> **Your objective**
Go through the entries and say how many lines contain the string "pixels". The number is the whole answer.

══ Stored data ══

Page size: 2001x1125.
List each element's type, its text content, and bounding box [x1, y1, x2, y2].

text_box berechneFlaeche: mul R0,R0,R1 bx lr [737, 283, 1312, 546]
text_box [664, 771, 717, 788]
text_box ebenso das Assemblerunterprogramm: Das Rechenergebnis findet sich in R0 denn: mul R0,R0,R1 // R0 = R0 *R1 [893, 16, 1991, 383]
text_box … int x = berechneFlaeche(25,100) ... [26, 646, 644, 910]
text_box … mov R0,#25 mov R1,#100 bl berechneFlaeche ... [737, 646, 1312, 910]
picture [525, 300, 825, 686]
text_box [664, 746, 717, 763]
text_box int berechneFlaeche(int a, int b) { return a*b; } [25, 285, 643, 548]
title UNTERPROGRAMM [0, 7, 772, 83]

═══
══ Stored data ══

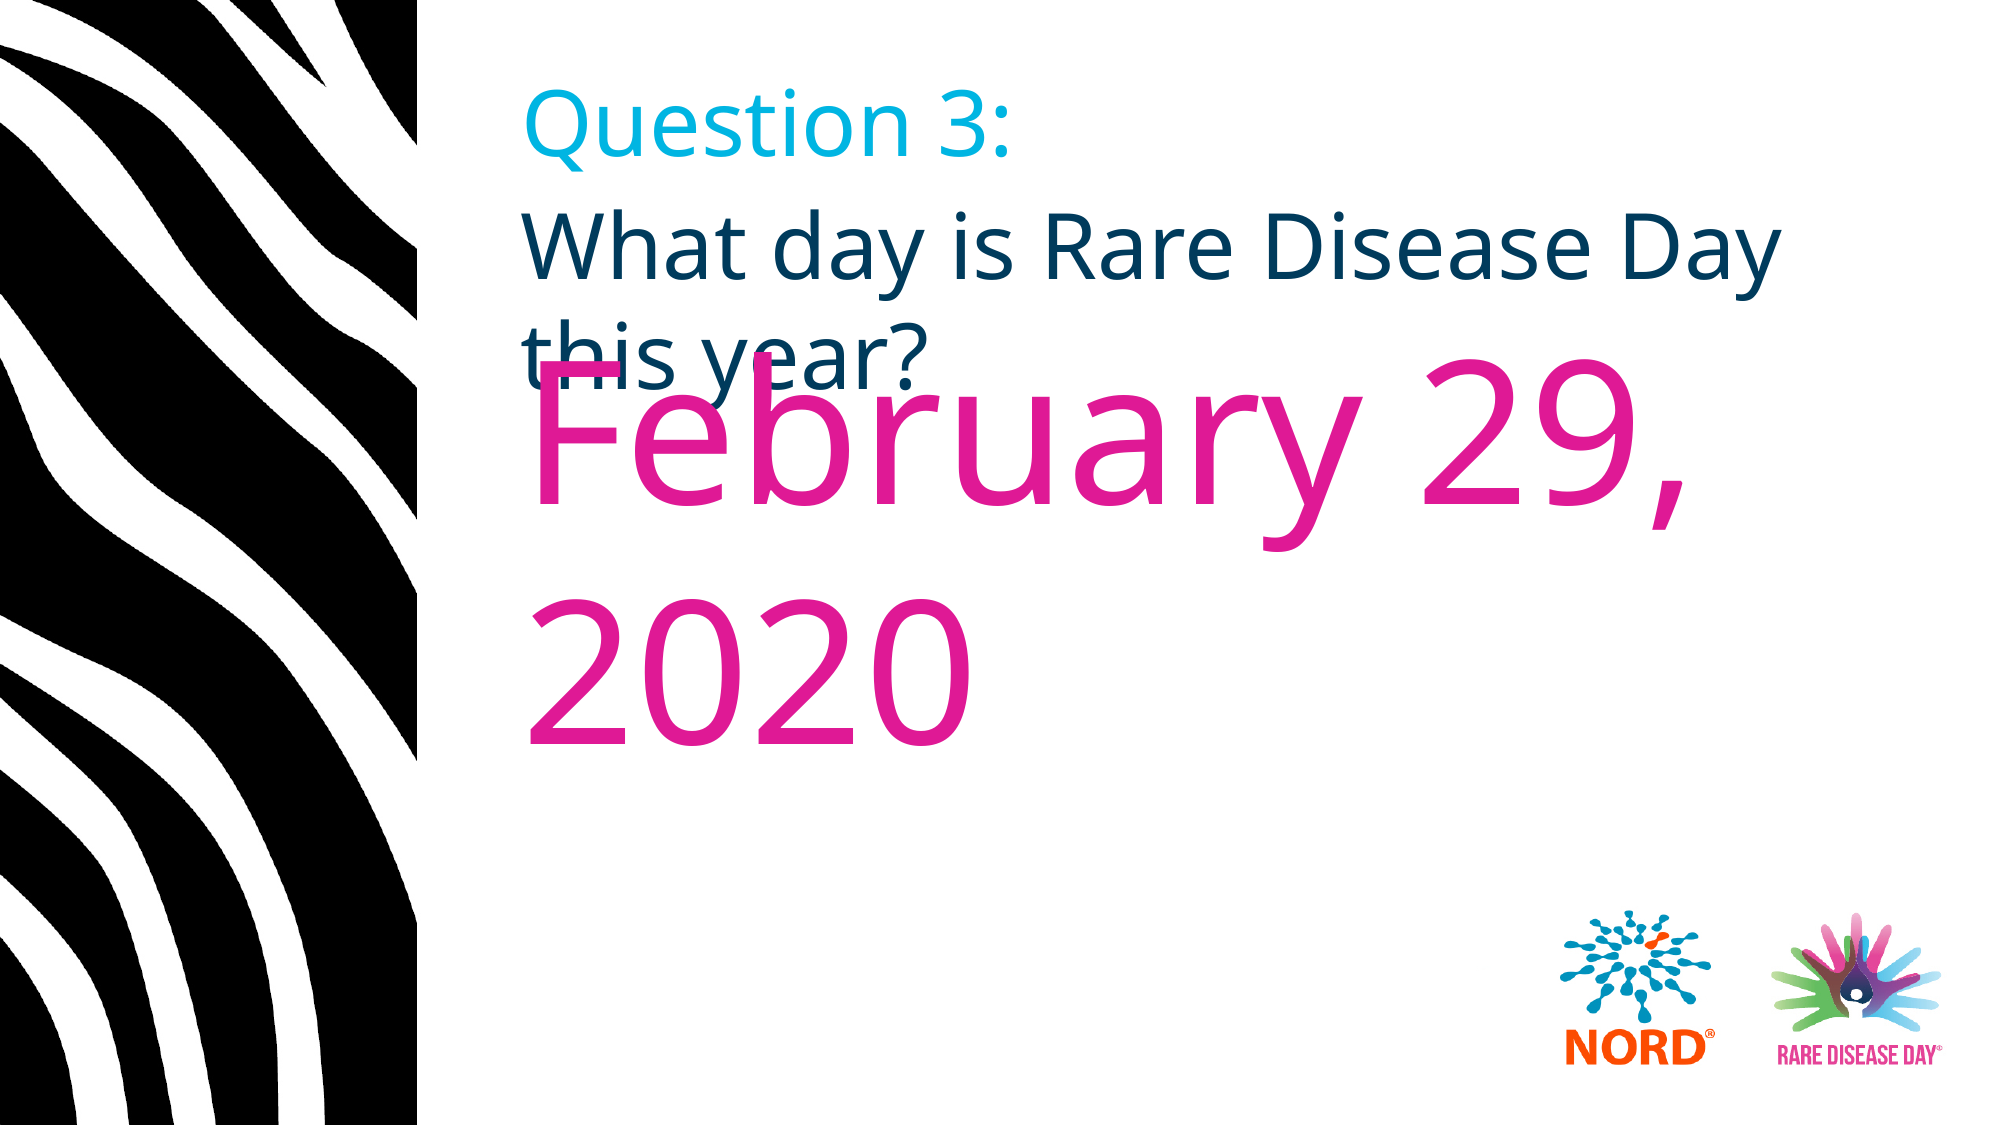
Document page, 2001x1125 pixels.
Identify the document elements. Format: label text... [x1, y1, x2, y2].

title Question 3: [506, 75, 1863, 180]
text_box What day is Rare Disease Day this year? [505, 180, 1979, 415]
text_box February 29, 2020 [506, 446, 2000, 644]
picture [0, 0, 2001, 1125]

═══
══ Stored data ══

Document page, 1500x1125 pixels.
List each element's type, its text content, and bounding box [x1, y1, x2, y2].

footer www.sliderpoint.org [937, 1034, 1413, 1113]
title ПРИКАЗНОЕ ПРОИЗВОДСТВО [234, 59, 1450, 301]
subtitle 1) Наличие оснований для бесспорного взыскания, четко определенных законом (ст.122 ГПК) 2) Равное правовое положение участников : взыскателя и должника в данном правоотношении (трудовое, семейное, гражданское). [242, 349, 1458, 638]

═══

> **Answer box**
2